Beginning January 1, 2014, the regulatory framework for the payment of dividends in Russia will change considerably, which should result in more efficient and transparent distributions of dividends from Russian companies.

Federal Law No. 282-FZ “On Amending the Laws of the Russian Federation” (the “Law on Amendments”), which was signed by the President of the Russian Federation on December 29, 2012, will introduce a series of amendments (effective January 1, 2014) to key legislation, including, inter alia, provisions of the Federal Law “On Joint Stock Companies” and the Federal Law “On Securities Market” relating to payment of dividends by joint stock companies.  These amendments will introduce significant changes to the rules on payment of dividends and should improve the regulatory scheme governing the Russian securities market.

Key Changes

Date of dividend payment

At present, dividends are payable to those shareholders of a Russian joint stock company (“JSC”) who are included on the list of eligible shareholders (“Shareholders List”) at the date on which the JSC decides to distribute dividends to its shareholders.  This  often creates a substantial gap between the moment when the right to receive dividends has been granted and the moment when the  dividends are actually paid out by a JSC. Consequently, a person may be entitled to receive dividends by virtue of having been included in the Shareholders List even if she is no longer a shareholder in a JSC when the dividends are finally distributed.  The Law on Amendments changes the existing rule by requiring the Shareholders List to be compiled no later than 20 calendar days following the date when the JSC resolved to distribute dividends. Moreover, in the event that the JSC’s shares are publicly traded, the Shareholders List can be compiled with an effective date (the date when the shareholders on the Shareholders List are finalized) that is not earlier than 10 days prior to the date when the JSC had adopted a decision to distribute dividends, and not later than 20 days following such decision.  The form of the Shareholders List is not proscribed by applicable law and JSCs are free to develop their own forms of Shareholders Lists. 

Requirements on deciding to effect dividends payments

Under the Law on Amendments, the decision on making dividends payments, which is adopted by the General Meeting of Shareholders (“GSM”) of a JSC, does not need to specify a time period within which the dividends must be distributed.  According to the Law on Amendments, the time period in which a JSC shall pay out the announced dividends has been reduced from 60 to 25 business days, and this period starts to run from the date on which the Shareholders List is compiled (and not from the date on which the GSM of a JSC had adopted its decision to distribute dividends). 

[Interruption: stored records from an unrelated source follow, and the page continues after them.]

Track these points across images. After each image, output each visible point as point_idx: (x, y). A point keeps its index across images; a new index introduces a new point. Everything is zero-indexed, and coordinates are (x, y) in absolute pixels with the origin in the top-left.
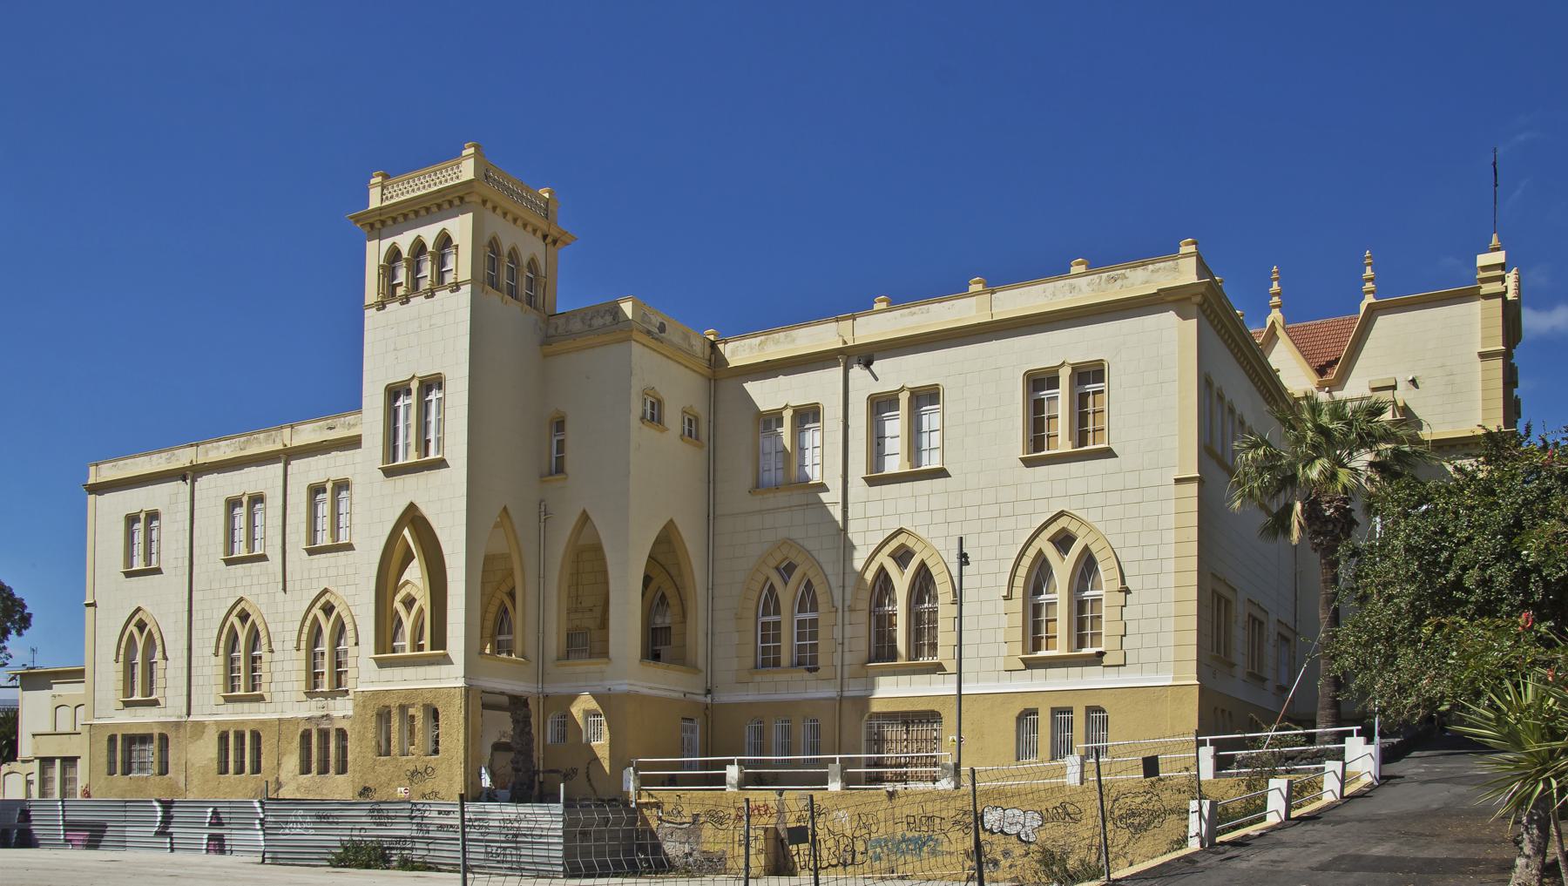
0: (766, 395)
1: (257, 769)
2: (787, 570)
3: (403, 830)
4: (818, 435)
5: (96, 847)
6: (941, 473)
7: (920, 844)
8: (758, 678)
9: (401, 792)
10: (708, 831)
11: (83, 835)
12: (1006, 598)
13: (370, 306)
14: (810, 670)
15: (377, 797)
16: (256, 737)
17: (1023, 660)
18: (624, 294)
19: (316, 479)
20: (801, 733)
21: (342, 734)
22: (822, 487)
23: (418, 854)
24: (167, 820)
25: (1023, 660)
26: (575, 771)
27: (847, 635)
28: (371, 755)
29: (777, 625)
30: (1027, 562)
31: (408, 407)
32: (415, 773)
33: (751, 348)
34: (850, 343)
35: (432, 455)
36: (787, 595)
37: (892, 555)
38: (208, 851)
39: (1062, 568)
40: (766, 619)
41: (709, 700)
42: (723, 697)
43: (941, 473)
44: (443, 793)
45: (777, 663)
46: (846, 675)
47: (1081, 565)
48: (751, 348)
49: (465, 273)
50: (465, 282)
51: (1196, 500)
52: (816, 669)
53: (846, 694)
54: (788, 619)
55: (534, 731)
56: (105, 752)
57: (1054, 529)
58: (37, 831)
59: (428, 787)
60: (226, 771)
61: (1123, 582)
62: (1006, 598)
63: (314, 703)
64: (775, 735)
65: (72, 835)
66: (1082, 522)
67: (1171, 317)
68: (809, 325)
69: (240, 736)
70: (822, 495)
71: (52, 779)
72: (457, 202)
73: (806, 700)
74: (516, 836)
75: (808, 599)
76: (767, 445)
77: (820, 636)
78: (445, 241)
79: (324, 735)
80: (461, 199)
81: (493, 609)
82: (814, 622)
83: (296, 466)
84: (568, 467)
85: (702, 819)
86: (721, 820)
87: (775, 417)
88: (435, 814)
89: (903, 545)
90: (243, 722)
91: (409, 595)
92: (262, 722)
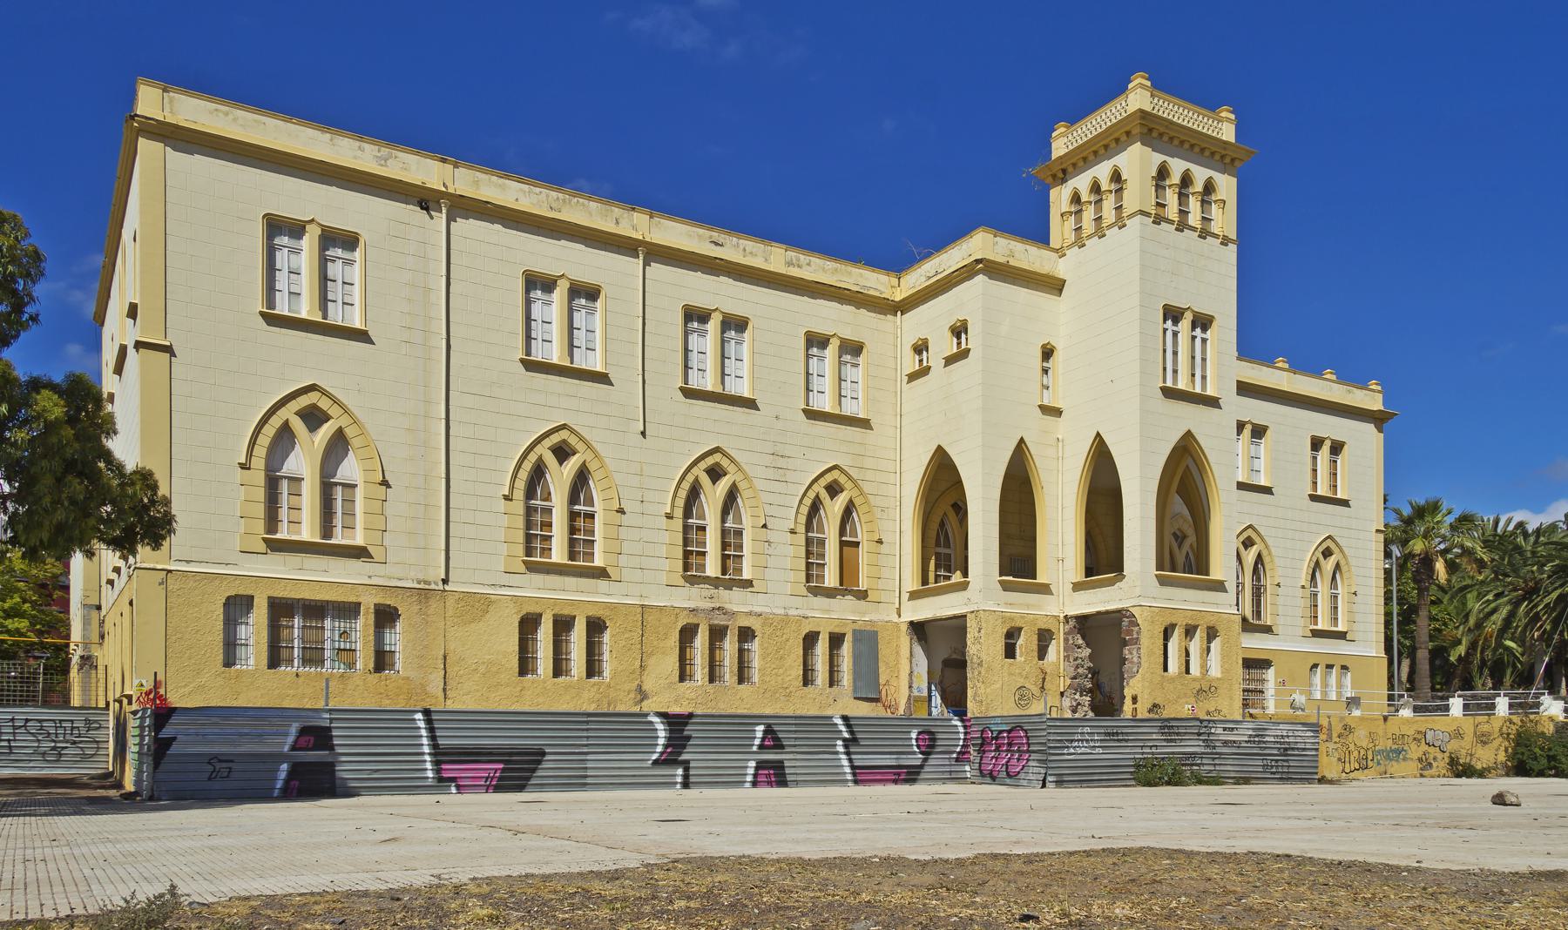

The amount of dividends intended for distribution, as specified in the GSM’s resolution, cannot exceed the amount recommended by the board of directors (supervisory board) of a JSC.

It is also important to note that the requirement for simultaneously paying dividends to all authorized shareholders has been removed by the Law on Amendments.

Dividends payable through a nominee shareholder

Pursuant to current legislation, nominee shareholders (custodians) do not participate in the distribution of dividends – and are not included in the Shareholders List – except for disclosing to the JSC information regarding the beneficial owners of its shares.  Upon being disclosed, the beneficial shareholders are then included into the List of Shareholders, which entitles them to receive their dividends.

The Law on Amendments has taken into account the industry’s call to increase the confidentiality of securities owners who employee nominees. As such, the revised rules will allow for nominees to be included in the Shareholders List, which will afford them the right to receive dividends directly from the JSC. This will allow nominee shareholders to freely and confidentially distribute the dividends received from the JSC to their rightful beneficial shareholders.

Furthermore, the Law on Amendments has shortened the period within which the nominee must receive the dividends to 10 business days (as opposed to the 25-day period for distribution of dividends to “regular” shareholders discussed above). In turn, the nominees must transfer the dividends to their clients (i.e. beneficial shareholders) within 5 business days from the date on which the nominee received the dividends from the JSC. 


These recent amendments are aimed at remedying the deficiencies and loopholes in the current legislation and setting out more detailed standards, all of which should create a more stable and transparent environment for shareholders. However, as the Amendments will go into effect on January 1, 2014, their effect on Russian business practice is still yet to be seen.